Given Turkey’s problematic relations with the EU—its largest trading partner— and the United States, it is no wonder Turkey threatened to seek alternative alliances. Yet, it is difficult to see how Turkey’s prospective alternative allies can provide the economic relief Ankara needs.
China, Russia, and Qatar together absorbed only 4 percent of Turkish exports in 2017, and their investments only account for 1.1 percent of total FDI in Turkey. Furthermore, as the chart below indicates, in 2017, Turkish exports’ coverage rate of imports with the EU and the United States are 86.7 percent and 72.4 percent respectively. This indicates a relatively balanced trade relationship given the country’s overall export/import coverage ratio at 67.1 percent.
In trade with Russia and China, however, Turkey is a net importer, as its exports cover merely 14 percent and 12.6 percent of imports from these countries. Trade with Qatar, on the other hand, is rather negligible with a small surplus of $385 million—compared to the $1.9 billion surplus with Israel, for instance. Qatar’s recent investment pledge of $15 billion and China’s project finance promise of $3.6 billion fall considerably short of the sums Turkey will require, especially with its private sector debt of $295 billion in foreign loans.
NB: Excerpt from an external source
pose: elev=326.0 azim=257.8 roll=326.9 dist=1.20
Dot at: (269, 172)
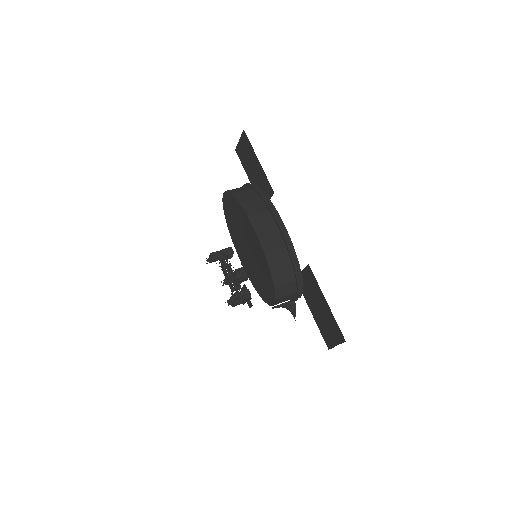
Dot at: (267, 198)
Erdoğan’s call to uphold the liberal international order is only as convincing as Chinese President Xi Jinping’s call to preserve globalization in Davos last year. Given the economic realities that Turkey is facing and the country’s track record on economic and democratic backsliding, President Erdoğan’s embrace of the liberal order sounds more like trying to save the day than a sincere commitment. Praising the liberal order while also announcing that “democracy is not possible” with media freedom indicates that his understanding of democracy is not liberal at all.
So, is Turkey really returning to the liberal order?
The rules-based international order is under duress, yet in spite of all the anger and resentment, Turkey has benefitted greatly from this order. Could Erdoğan’s recent op-ed and U.N. General Assembly speech—in which he expressed support for an open trading system and the international liberal order—be a belated acknowledgement of this reality? Is it a recognition that Turkey did indeed flourish due to its membership in the global multilateral system and its commitment to the liberal economic order?
If yes, then the advocates of the international liberal order must welcome an old ally back to the fold. However, the litmus test will be if Erdoğan puts his words into action and revives Turkey’s independent regulatory institutions, re-instates the rule of law, and expands democratic governance. Otherwise, it is very difficult to see how he will overcome the irony of maintaining an illiberal rule at home while advocating for a liberal one internationally.